Data excerpts:
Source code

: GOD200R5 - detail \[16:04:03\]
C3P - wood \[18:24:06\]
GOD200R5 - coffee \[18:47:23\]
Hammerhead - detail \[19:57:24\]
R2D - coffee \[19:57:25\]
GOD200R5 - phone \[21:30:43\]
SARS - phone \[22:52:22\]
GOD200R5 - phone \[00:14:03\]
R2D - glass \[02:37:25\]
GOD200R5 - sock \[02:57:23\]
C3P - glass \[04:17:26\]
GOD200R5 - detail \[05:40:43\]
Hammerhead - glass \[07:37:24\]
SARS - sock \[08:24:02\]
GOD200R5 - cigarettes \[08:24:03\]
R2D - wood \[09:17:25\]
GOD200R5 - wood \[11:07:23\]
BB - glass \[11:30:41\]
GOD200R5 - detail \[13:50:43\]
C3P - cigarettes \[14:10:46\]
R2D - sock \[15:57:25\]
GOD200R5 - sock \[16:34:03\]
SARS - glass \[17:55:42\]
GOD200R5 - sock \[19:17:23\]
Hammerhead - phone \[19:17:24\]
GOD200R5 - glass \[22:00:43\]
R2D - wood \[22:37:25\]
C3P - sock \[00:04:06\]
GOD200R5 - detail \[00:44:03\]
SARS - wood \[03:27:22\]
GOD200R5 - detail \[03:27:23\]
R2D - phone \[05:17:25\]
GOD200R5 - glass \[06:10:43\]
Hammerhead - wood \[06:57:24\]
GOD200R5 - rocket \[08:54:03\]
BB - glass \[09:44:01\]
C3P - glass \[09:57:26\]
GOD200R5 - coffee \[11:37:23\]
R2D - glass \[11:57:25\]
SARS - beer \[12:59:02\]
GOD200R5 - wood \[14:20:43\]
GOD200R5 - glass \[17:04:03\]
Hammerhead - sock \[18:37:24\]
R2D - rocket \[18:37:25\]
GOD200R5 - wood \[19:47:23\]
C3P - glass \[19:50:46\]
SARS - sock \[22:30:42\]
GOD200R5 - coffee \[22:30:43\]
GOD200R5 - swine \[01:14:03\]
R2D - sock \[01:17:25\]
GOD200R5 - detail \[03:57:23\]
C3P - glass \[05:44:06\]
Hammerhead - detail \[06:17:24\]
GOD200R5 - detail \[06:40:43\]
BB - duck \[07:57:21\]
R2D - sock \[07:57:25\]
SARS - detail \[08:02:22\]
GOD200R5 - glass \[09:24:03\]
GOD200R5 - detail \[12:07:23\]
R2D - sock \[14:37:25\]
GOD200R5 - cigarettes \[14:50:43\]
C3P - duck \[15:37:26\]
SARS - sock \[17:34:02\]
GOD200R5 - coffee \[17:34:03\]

Problem requirements: Copy out the entries above exactly as given, starting at the top and ending with the line containing "BB - glass \[11:30:41\]"; include both and nothing more.

Solution to the problem:
Source code

: GOD200R5 - detail \[16:04:03\]
C3P - wood \[18:24:06\]
GOD200R5 - coffee \[18:47:23\]
Hammerhead - detail \[19:57:24\]
R2D - coffee \[19:57:25\]
GOD200R5 - phone \[21:30:43\]
SARS - phone \[22:52:22\]
GOD200R5 - phone \[00:14:03\]
R2D - glass \[02:37:25\]
GOD200R5 - sock \[02:57:23\]
C3P - glass \[04:17:26\]
GOD200R5 - detail \[05:40:43\]
Hammerhead - glass \[07:37:24\]
SARS - sock \[08:24:02\]
GOD200R5 - cigarettes \[08:24:03\]
R2D - wood \[09:17:25\]
GOD200R5 - wood \[11:07:23\]
BB - glass \[11:30:41\]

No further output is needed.